◆ Aim: Reproduce the lines of the material word for word, from its start through the line containing "For every layout".

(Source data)
--- begin ---
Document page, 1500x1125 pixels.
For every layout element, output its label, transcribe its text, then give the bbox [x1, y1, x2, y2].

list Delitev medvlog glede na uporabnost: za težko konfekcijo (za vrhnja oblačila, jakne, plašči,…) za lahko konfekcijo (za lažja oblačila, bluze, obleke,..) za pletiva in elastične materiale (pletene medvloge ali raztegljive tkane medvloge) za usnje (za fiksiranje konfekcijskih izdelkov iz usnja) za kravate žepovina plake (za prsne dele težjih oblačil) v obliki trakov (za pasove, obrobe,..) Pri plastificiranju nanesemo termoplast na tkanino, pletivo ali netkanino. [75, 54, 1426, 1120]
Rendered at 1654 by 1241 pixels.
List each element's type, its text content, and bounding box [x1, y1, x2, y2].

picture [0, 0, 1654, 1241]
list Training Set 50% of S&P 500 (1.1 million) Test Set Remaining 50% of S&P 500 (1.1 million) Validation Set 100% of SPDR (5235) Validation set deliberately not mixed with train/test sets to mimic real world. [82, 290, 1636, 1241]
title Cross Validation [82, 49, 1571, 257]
--- end ---
◆ Problem solution:
Document page, 1500x1125 pixels.
For every layout element, output its label, transcribe its text, then give the bbox [x1, y1, x2, y2].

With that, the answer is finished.